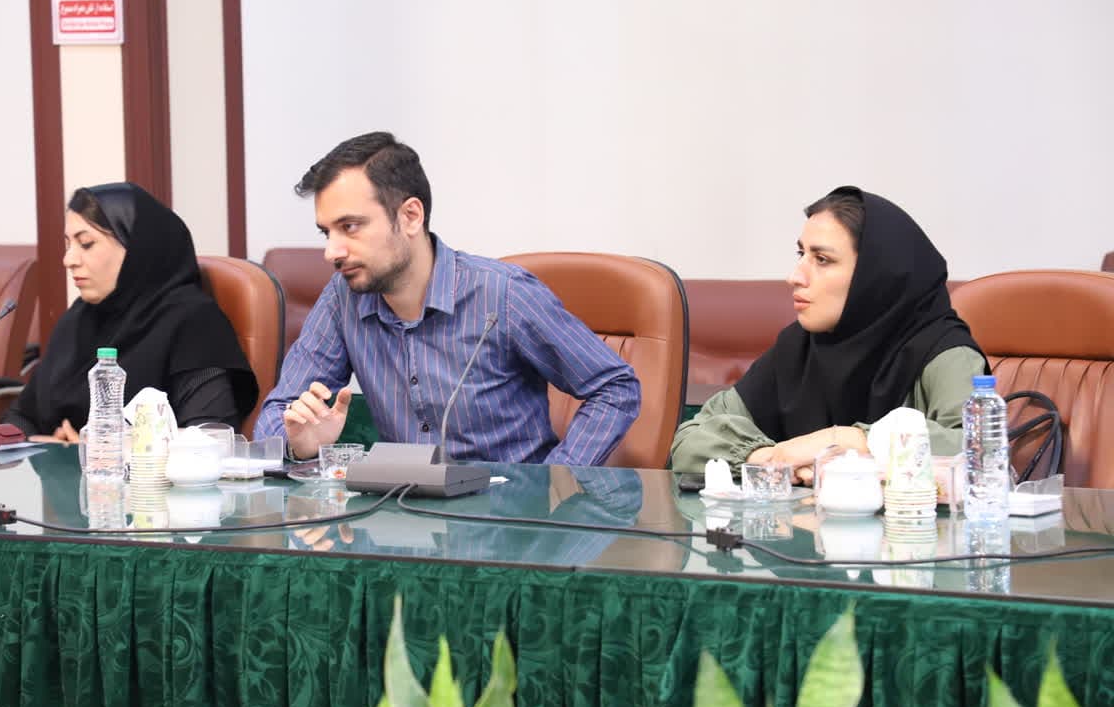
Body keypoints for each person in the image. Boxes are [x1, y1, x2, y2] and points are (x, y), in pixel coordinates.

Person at [254, 132, 640, 465]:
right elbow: (276, 415)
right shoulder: (343, 298)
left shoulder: (503, 294)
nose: (331, 252)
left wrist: (554, 481)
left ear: (410, 216)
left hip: (508, 517)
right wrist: (296, 443)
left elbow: (615, 387)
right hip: (404, 515)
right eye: (327, 233)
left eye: (350, 227)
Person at [671, 186, 986, 483]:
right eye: (801, 254)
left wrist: (848, 440)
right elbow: (691, 437)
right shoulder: (798, 347)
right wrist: (769, 459)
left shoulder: (944, 352)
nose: (795, 276)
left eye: (822, 260)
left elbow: (979, 452)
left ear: (875, 274)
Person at [5, 182, 259, 441]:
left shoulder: (194, 322)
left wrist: (107, 446)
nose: (68, 260)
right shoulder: (78, 318)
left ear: (137, 247)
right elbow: (21, 416)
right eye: (68, 244)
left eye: (86, 244)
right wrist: (40, 443)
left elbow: (211, 438)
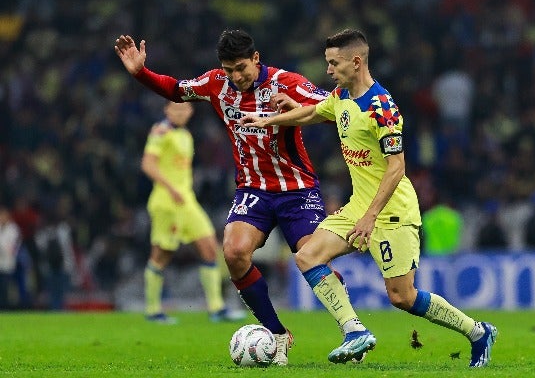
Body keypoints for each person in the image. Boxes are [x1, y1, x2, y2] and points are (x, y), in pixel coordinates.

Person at [241, 29, 498, 367]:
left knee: (401, 297)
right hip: (359, 207)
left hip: (392, 212)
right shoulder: (342, 97)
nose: (329, 70)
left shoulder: (383, 108)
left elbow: (397, 167)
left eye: (334, 63)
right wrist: (271, 118)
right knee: (307, 256)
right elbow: (315, 111)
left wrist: (370, 216)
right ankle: (354, 331)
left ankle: (478, 332)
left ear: (356, 62)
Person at [115, 29, 342, 365]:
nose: (236, 76)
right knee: (233, 252)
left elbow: (334, 107)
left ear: (256, 59)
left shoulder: (287, 82)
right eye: (229, 69)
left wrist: (306, 107)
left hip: (296, 189)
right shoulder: (215, 83)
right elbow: (176, 90)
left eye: (242, 68)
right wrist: (140, 73)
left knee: (314, 258)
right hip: (252, 189)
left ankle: (351, 329)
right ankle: (277, 334)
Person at [140, 101, 245, 324]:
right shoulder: (161, 132)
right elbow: (148, 164)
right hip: (167, 202)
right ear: (166, 109)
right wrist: (170, 188)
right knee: (161, 254)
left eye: (183, 109)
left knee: (209, 247)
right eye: (174, 108)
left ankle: (216, 309)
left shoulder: (185, 135)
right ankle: (153, 310)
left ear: (190, 112)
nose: (179, 113)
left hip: (187, 201)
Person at [0, 205, 21, 309]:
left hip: (8, 264)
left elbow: (12, 247)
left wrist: (4, 248)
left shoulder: (13, 229)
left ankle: (5, 309)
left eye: (3, 215)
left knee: (6, 288)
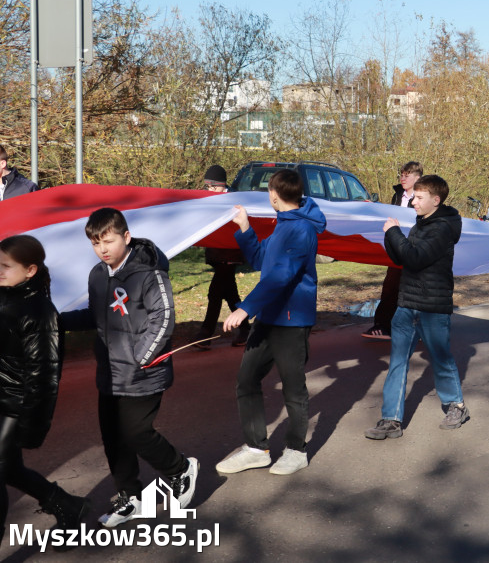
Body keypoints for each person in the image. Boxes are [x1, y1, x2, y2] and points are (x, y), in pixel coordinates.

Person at [60, 208, 198, 527]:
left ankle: (180, 470)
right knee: (113, 440)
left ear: (125, 236)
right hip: (109, 373)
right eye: (95, 244)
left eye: (107, 241)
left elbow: (163, 319)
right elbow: (96, 316)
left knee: (136, 433)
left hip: (143, 373)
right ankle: (129, 500)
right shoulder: (97, 274)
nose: (102, 249)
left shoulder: (149, 272)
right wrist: (56, 322)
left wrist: (141, 357)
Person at [216, 169, 326, 476]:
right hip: (269, 317)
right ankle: (256, 448)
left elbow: (281, 276)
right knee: (247, 379)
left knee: (293, 387)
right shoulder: (283, 224)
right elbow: (261, 261)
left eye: (268, 193)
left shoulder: (301, 229)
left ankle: (296, 450)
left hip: (291, 321)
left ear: (274, 195)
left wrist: (245, 308)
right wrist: (245, 229)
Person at [364, 175, 470, 435]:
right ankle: (391, 419)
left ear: (436, 200)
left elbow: (416, 257)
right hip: (407, 303)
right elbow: (402, 258)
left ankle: (456, 405)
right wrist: (391, 237)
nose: (413, 201)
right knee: (398, 361)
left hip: (432, 306)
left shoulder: (442, 227)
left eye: (419, 197)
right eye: (414, 196)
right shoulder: (421, 223)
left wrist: (393, 232)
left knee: (440, 357)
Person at [0, 235, 89, 532]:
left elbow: (43, 376)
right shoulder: (4, 296)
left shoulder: (39, 312)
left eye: (5, 266)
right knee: (9, 469)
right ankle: (67, 505)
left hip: (13, 407)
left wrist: (31, 426)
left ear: (30, 270)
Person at [363, 161, 423, 340]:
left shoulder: (423, 197)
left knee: (414, 290)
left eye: (407, 175)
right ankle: (382, 325)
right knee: (390, 287)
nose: (402, 178)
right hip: (396, 249)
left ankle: (419, 328)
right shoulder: (397, 196)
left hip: (415, 250)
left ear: (417, 178)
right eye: (401, 175)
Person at [196, 165, 249, 349]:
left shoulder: (233, 200)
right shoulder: (207, 199)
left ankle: (205, 334)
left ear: (223, 184)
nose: (210, 190)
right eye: (207, 186)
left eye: (214, 186)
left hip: (230, 253)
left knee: (215, 293)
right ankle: (245, 330)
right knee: (229, 293)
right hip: (217, 253)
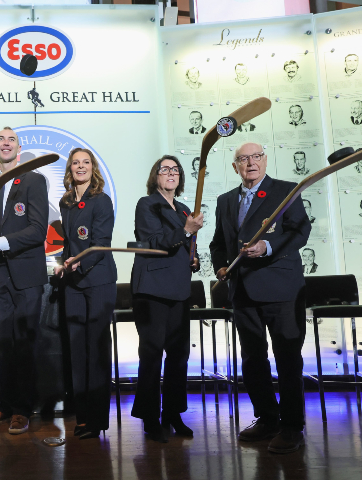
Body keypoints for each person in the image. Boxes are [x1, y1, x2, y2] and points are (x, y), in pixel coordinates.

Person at [210, 142, 311, 454]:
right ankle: (267, 419)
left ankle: (292, 426)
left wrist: (266, 247)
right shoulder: (225, 200)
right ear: (235, 167)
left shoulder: (286, 190)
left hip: (281, 289)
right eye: (243, 159)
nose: (250, 163)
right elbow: (218, 243)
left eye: (256, 157)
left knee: (287, 358)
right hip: (242, 290)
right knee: (253, 359)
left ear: (265, 160)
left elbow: (299, 231)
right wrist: (221, 266)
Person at [0, 127, 48, 435]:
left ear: (18, 149)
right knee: (0, 344)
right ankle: (3, 406)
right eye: (0, 139)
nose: (6, 143)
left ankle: (22, 410)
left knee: (24, 345)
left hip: (26, 275)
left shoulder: (34, 180)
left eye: (11, 140)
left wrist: (1, 243)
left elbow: (38, 230)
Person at [130, 155, 203, 443]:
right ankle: (150, 417)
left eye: (175, 169)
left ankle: (172, 413)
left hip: (179, 289)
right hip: (152, 289)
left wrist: (193, 258)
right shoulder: (146, 204)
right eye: (165, 169)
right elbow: (153, 241)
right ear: (156, 176)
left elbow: (186, 247)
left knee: (179, 354)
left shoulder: (184, 209)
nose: (171, 173)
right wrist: (186, 230)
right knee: (151, 355)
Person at [54, 148, 117, 440]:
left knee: (97, 351)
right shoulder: (66, 202)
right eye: (76, 163)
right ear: (70, 168)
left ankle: (97, 420)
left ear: (93, 168)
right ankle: (82, 417)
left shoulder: (101, 201)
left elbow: (101, 244)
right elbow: (69, 244)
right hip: (73, 284)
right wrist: (63, 264)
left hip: (98, 281)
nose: (81, 167)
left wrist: (79, 263)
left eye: (86, 162)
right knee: (77, 351)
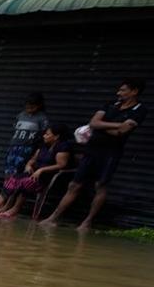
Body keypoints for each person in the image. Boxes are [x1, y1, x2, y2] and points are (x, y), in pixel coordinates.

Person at [44, 78, 143, 230]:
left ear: (134, 91)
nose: (119, 93)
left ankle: (87, 222)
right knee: (74, 184)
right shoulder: (110, 104)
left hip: (110, 153)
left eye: (123, 90)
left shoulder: (140, 109)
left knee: (100, 185)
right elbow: (94, 123)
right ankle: (53, 217)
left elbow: (123, 131)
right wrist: (115, 126)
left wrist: (103, 127)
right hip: (91, 150)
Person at [0, 121, 72, 220]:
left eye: (47, 134)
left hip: (46, 177)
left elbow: (61, 164)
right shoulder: (44, 146)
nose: (44, 136)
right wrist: (28, 165)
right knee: (11, 180)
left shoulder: (63, 147)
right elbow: (33, 159)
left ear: (56, 136)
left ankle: (15, 209)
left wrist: (42, 170)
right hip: (33, 173)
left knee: (26, 183)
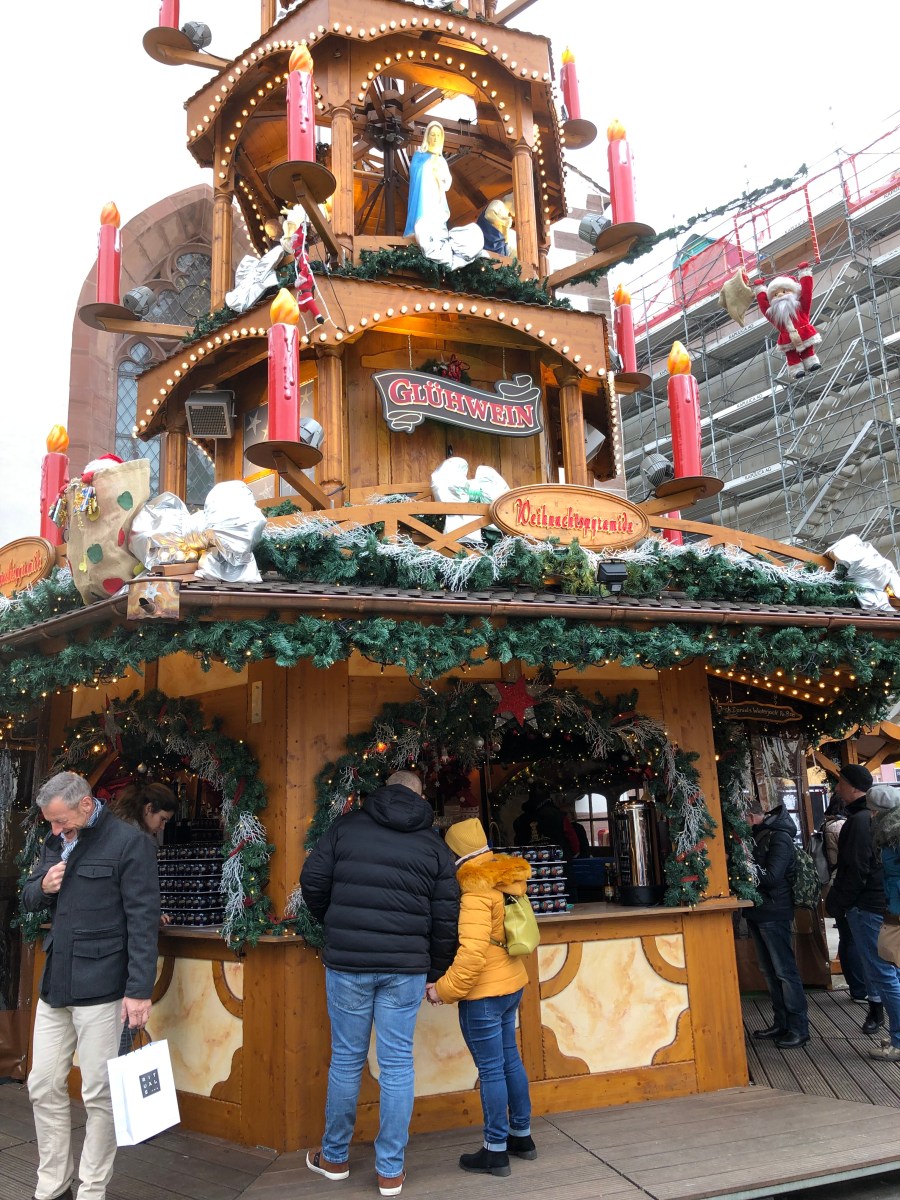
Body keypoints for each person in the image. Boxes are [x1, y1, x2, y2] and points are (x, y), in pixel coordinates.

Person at [299, 770, 459, 1197]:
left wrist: (335, 923)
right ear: (420, 796)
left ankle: (334, 1158)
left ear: (385, 789)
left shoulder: (346, 827)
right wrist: (435, 970)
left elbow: (312, 881)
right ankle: (390, 1171)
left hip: (348, 962)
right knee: (398, 1065)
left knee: (346, 1061)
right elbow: (447, 916)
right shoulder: (433, 845)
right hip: (405, 968)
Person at [22, 772, 160, 1200]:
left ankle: (92, 1190)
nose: (54, 830)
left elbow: (143, 921)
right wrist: (42, 886)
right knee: (42, 1085)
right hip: (56, 984)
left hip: (103, 988)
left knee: (99, 1094)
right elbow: (27, 896)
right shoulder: (56, 841)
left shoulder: (130, 843)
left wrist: (139, 990)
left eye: (60, 820)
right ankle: (53, 1186)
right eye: (50, 821)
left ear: (85, 804)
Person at [426, 818, 534, 1177]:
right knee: (510, 1060)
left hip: (485, 993)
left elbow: (472, 955)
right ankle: (522, 1136)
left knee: (491, 1070)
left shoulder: (475, 891)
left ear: (455, 853)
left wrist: (442, 990)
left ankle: (495, 1150)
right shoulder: (507, 877)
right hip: (511, 983)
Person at [827, 766, 900, 1040]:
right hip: (883, 905)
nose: (837, 789)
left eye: (841, 783)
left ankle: (897, 1037)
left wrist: (839, 902)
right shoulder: (880, 826)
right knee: (888, 969)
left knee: (882, 972)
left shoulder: (860, 823)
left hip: (869, 906)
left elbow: (856, 869)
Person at [745, 798, 810, 1048]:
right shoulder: (758, 836)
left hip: (774, 910)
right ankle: (781, 1023)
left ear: (751, 817)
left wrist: (744, 866)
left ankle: (798, 1027)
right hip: (759, 910)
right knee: (769, 971)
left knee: (784, 971)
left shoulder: (779, 837)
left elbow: (772, 877)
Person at [403, 120, 484, 270]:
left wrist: (439, 174)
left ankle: (436, 240)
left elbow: (447, 183)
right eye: (432, 134)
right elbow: (415, 174)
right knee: (423, 217)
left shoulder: (441, 160)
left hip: (436, 198)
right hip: (423, 197)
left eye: (438, 135)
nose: (435, 138)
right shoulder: (419, 156)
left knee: (436, 220)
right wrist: (429, 167)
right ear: (427, 136)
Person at [821, 792, 867, 1002]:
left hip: (834, 881)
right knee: (852, 939)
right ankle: (859, 987)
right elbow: (852, 857)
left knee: (846, 938)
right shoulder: (841, 826)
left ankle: (855, 985)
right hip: (842, 882)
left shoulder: (827, 825)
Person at [752, 263, 821, 379]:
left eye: (784, 291)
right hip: (787, 338)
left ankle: (811, 362)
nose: (780, 295)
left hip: (803, 333)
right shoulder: (775, 315)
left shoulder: (801, 307)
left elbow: (807, 292)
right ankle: (796, 369)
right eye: (775, 294)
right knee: (792, 356)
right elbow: (764, 307)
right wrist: (760, 290)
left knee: (808, 351)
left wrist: (804, 273)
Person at [873, 784, 900, 1059]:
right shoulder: (889, 830)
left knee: (889, 970)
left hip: (897, 913)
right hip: (893, 909)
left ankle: (899, 1040)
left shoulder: (892, 833)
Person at [107, 780, 176, 838]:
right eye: (163, 819)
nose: (163, 827)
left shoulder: (119, 824)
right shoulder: (135, 837)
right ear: (149, 808)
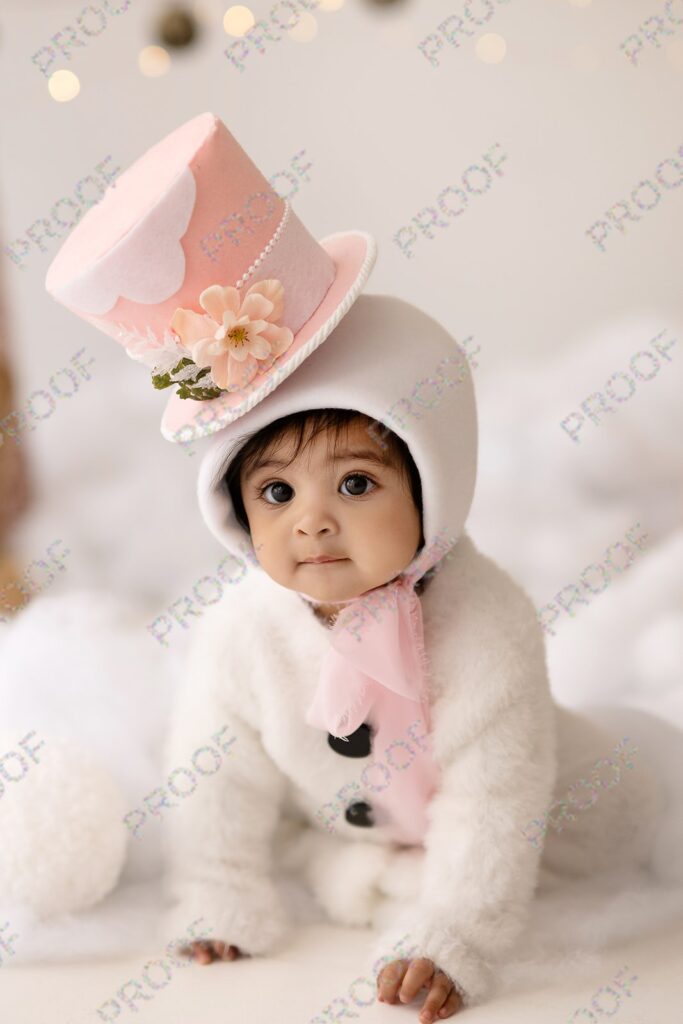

++++++++

• [What is required]: Above are the records; copy exactly the lines from the line with "left hip: (869, 906)" through the line with "left knee: (784, 971)", both included.

• [Response area]:
left hip: (869, 906)
left elbow: (856, 869)
Person at [745, 798, 810, 1048]:
right shoulder: (758, 836)
left hip: (774, 910)
right ankle: (781, 1023)
left ear: (751, 817)
left wrist: (744, 866)
left ankle: (798, 1027)
right hip: (759, 910)
right knee: (769, 971)
left knee: (784, 971)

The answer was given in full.